For someone who has had a successful career, there was always a lingering frustration within Richard Pease.
The European equity fund manager had for some time wanted to set up his own business but did not feel he had the required skillset to do so.
‘I didn’t want to have any red tape on my shoulders, my wife will tell you I cannot run a tea shop!’ Pease (pictured) confessed to Wealth Manager.
‘I don’t have the patience or mentality to do these things – you can unintentionally not fill in the right form at the right time and that would be a disaster.’
He had almost given up hope of fulfilling this dream when he joined Henderson, following its opportunistic swoop on his former employer New Star, after John Duffield’s firm came unstuck in the financial crisis.
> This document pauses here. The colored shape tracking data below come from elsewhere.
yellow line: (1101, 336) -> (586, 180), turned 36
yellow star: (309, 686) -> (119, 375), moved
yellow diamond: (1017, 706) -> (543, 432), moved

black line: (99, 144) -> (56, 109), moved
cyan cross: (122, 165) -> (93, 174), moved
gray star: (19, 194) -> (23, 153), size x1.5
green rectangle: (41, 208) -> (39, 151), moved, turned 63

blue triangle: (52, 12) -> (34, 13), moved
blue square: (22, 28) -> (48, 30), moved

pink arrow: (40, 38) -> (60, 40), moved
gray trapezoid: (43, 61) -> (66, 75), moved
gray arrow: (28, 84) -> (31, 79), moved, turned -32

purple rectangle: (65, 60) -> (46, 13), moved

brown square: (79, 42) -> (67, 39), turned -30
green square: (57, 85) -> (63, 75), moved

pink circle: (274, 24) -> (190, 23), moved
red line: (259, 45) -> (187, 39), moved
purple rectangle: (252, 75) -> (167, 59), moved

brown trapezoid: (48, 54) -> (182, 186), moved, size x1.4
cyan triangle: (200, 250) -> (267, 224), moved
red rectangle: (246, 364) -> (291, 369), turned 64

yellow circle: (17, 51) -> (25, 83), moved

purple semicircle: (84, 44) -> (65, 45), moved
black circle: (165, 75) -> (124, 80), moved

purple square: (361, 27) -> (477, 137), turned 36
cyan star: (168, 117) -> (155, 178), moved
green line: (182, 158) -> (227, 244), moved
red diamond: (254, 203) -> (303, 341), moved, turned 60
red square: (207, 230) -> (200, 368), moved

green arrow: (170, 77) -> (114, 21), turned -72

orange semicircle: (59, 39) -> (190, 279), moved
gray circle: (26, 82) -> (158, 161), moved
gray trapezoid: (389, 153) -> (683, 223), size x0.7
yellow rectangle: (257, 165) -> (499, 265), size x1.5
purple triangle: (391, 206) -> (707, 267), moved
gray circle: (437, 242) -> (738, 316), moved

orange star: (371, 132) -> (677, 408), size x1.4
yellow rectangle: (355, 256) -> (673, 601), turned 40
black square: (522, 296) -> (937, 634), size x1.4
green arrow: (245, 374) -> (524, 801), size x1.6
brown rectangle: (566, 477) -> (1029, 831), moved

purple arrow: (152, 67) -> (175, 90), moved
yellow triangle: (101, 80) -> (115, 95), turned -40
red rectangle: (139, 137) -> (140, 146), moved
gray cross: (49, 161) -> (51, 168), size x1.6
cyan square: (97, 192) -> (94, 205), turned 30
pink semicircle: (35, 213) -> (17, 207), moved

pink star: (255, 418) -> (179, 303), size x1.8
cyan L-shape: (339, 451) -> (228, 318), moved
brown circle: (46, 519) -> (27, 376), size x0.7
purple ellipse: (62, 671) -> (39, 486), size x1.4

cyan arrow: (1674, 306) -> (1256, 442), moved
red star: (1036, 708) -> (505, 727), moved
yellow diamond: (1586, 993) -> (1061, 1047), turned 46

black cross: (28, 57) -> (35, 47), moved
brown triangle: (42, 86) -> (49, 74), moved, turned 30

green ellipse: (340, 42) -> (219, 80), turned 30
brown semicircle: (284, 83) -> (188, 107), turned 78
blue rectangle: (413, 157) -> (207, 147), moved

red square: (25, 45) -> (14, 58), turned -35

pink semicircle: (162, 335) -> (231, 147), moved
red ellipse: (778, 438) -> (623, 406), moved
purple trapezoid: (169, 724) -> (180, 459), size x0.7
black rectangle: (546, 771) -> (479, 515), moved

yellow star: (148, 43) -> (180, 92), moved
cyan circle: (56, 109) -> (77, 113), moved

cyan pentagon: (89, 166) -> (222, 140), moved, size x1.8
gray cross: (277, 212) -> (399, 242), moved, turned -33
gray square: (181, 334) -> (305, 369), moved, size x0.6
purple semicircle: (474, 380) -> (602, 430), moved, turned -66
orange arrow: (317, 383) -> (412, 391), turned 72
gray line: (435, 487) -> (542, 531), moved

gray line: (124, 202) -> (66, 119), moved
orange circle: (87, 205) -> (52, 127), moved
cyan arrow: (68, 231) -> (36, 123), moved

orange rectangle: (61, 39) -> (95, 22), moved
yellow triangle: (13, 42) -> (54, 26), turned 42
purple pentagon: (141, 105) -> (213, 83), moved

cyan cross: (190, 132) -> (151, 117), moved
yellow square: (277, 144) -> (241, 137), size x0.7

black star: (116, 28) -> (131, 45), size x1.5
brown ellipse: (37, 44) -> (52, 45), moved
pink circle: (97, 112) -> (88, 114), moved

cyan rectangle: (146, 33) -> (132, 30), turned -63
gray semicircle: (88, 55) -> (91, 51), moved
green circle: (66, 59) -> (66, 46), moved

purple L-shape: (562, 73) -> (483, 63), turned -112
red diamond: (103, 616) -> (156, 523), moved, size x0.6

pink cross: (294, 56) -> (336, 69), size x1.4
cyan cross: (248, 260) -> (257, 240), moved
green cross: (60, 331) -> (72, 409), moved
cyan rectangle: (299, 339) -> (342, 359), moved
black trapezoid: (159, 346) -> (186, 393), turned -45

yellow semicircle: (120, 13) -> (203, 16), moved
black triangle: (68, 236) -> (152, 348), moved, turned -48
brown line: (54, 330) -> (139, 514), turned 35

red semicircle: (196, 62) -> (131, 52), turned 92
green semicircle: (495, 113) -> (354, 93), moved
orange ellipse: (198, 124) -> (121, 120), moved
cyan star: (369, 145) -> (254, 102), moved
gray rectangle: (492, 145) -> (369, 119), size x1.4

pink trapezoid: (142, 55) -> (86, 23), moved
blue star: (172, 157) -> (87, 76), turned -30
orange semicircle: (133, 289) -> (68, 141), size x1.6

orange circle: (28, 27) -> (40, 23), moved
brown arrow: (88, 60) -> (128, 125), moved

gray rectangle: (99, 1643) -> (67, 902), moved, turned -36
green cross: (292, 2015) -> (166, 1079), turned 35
‘I had never worked for a big operation like Henderson and I’m not really a big company man but [Henderson CEO] Andrew Formica was very nice and allayed my fears and I was very grateful for that. [But] I did not think I’d ever get my act together and that I’d eventually collect my carriage clock from Henderson and that would be that.’
However, around a year ago Pease got lucky. Several of his most trusted allies over the years suddenly became available, giving him the opportunity to finally take the plunge. This led to the establishment of Crux Asset Management, which opened for business three month ago.
‘I have been absolutely lucky to get what I think is my dream team,’ Pease said.
The team includes former Thornhill director Alistair Reid, who serves as CEO and chair Charles Ferguson, a solicitor who established the successful eponymous legal practice back in 1997 before selling it.
Other key members include distribution boss Mark Little and marketing head Giles Kidd-May, who Pease worked alongside during his New Star and Jupiter days.
More recently the firm hired Karen Zachary - who has also worked with Pease in the past - as chief operating officer.
Pease also lavishes praise on the investment team he has established, which includes James Milne, who he has managed money with for a decade, and Roland Grender, an analyst and son of top GAM fund manager Gordon Grender.
‘James has got all the strengths I haven’t got. He got top results in the world in his accountancy exams and is very clever – a real code-breaking geek,’ Pease said. ‘I’ve had well over a 100 interns during my career and never come across one as good as Roland. I would have hired him on the spot at New Star seven years ago if I could have. He picks things up very quickly and takes me into the 21st century.’
Pease’s Henderson contract allowed him to take his £1 billion European Special Situations fund with him if he changed firm, giving Crux a ready-made competitive foothold.
The boutique had a landmark moment in its short life earlier this month when it launched what it described its first ‘all new’ fund.
The FP Crux European fund will typically invest in between 40 and 50 stocks, targeting ‘best of breed’ firms with a global reach. The fund has more of a large cap focus than Special Situations, with two thirds of the portfolio directed to the larger end of the market.
In reality though, there is nothing especially new about the fund as it is based on a successful formula dating back to the early 1990s, when Pease first launched the strategy for Jupiter before taking it with him to New Star and then Henderson. The philosophy has steered him well ahead of his peer group over the last 10 years (see graph below).
‘I’m not going to do something gimmicky, I want to do something I know I can do,’ Pease said.
This is certainly an interesting time to be launching a fund, with fears over a meltdown in China, sliding commodity prices and the Greek debt crisis, combining to cause widespread panic across markets.
For Pease though the recent severe volatility has presented him with opportunities. ‘From talking to management, I don’t believe what’s happening in China is going to derail the story. I don’t think it’s a message to run to the hills [but] an opportunity to get some really good companies quite a bit cheaper than you could a few weeks ago.’
While quantitative easing is predicted to boost risk assets in Europe, Pease is reluctant to build his thesis around this concept. ‘Maybe the overall economy does need the “drugs” to make sure it does not go in the wrong direction, but I don’t want to rely on drugs and I don’t believe any of the companies I invest in rely on the drugs.’
The auto sector is likely to feature in the new fund. ‘We’d certainly like to have some of the car service companies such as Continental, which looks very inexpensive, and Volkswagen, as it’s so bombed out because of the Chinese concerns.’
Pease has also identified value in a select batch of banks and insurers, including Nordea, Swede Bank and Zurich, which are all yielding around 6%.
‘I think I will have an interesting cash cow element on the European fund from insurers and banks,’ he said.
After nearly three decades in financial services, Pease is as happy as he has ever been, which is good news for his followers.
‘My life hasn’t changed much – the postcode’s changed and the scale of the operation has changed. [But] the good thing from my point of view and even better from an investor’s point of view is that I’ve got nothing to do with the management. It’s a bit more fun and a bit more personal.’